Great coverage on this blog. I fully agree with the author that "what matters now is who is affixing what meaning to who’s actions," which obviously includes us readers of the blog. Information is not meaning, but neither are two separable. So for additional sources of info, I wish to recommend the unusual suspects like Libération or Deutsche-Welle. There one may find useful facts such as that save for Ukraine, no other CIS country officially supported Georgia, that Georgians from Adzharia are mostly staying out of the conflict or, most notably, that the EU is not acting in unison on the conflict. This kind of information is yet to be contextualized in most English-language media.


Gravatar Peter,

you really don't have a clue as to what reality is do you?

After all, you write with serious intent, and not tongue in cheek stock US Propaganda sentences like:

"a model of democracy and liberalism in the Caucuses, and potential NATO member."

"Importantly, Russia’s ability to escalate with relative impunity "

'The greatest element of Bush’s policy was its promotion of democracy. The multi-colored revolutions, including the Rose in Georgia, were seen, in part, as a successful demonstration effect of Bush’s democratization agenda."

"Putin’s increasingly authoritarian Russia was able to spank Georgia’s Rose Revolution, "

It is readily apparent that you don't have a clue what the Foundation for the Promotion of Democracy does, what kind of animal Saakashvili is, what inside joke Georgian NATO membership is and what escalation is. Ask a Panamanian, a Grenadian, an Iraqi.

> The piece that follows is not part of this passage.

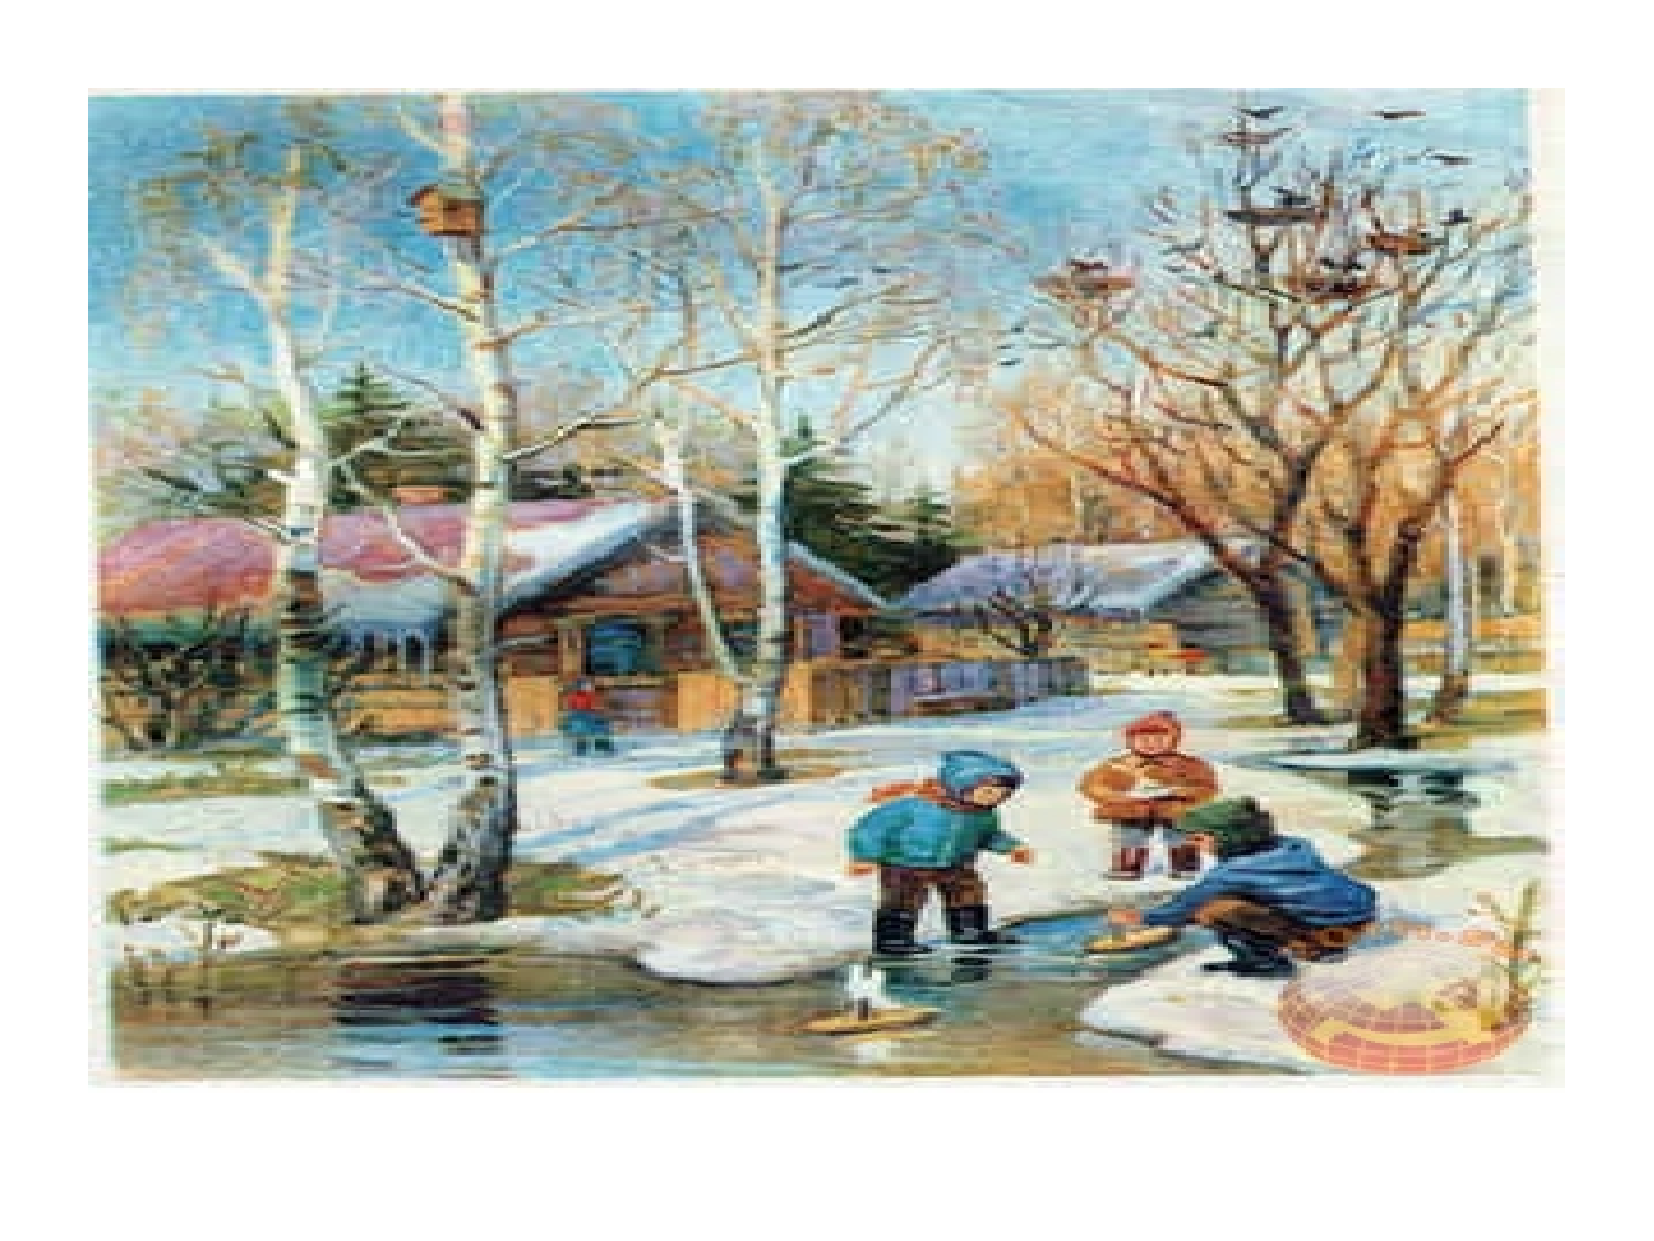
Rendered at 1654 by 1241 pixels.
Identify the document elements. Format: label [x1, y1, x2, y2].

picture [88, 88, 1565, 1093]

In the 2008 Georgia-South Ossetian War, the Good Guys won, and the only really shocking thing about Russias actions, was their restraint, their precision and their military disipline, something the Russians have never shown before.

The US building Georgia up for a big fall, (Exercise Immediate Reaction, 200 was no surprise to anyone who hase lived outside the States. The US screws over its allies all the time.

The fact that when push came to shove the US bailed was no big surprise.

The fact that NATO bailed is no big surprise, after all, half the origional members of NATO were going to quit if Georgia was actually offered membership. They would have had to come up with some new acronym.


Gravatar There was never any doubt that the US could never compete with Russia for influence in Central Asia and the Caucases. Just like Russia or China can never hope to compete with US influence in Mexico or central and south America, the US has been losing whatever footholds it had in Central Asia left and right. Russia had simply called the US' bluff with this war. The US was never prepared to offer any substantial aid to Georgia and simply tied itself to the idiotic military adventures of their leader. As for democracy promotion in the region, I believe it has always been a policy aimed at expanding American influence. Lets not forget that the Rose revolution was closely coordinated from the US embassy and both the Orange and Rose revolutions were funded in large part from groups like the NED.

I also feel that the unipolar moment is not something that has objectively existed in the fist place. The US never had complete freedom of action nor was there ever anything approaching system-wide unipolarity. If anything, the idea of the unipolar moment seems to be just another facet of the triumphalist, end of history discourse arising after the cold war. Clearly the objective situation has not conformed to this view as this recent war showed.


Gravatar Clueless from the get-go.

Here's a clue for you: the region you are cluelessly bloviating about is the Caucasus.

Jimbo put you straight on most of the rest of it. There's no mystery here. America doesn't have any fucking credibility! You spunked that away in Iraq. Russia has just demonstrated that it doesn't care who your allies are, that's all. We already knew that you were a paper tiger.

Now, about Taiwan...


Gravatar So, you aren't disagreeing with me. My point remains that this is an "emperor has no clothes" moment for the current international order. Though many have been pointing out the "reality" of a lack of US influence in key regions like the Caucasus, such a "reality" only matters when the US bluff is called.

Now that Russia has pointed out what you might have considered obvious, it becomes fodder for future international politics.

Like Taiwan. Or Moldova. and so on.

And, yes, sorry for the typing mistake, that's my fault for relying on my Word spell check and not proof-reading more closely.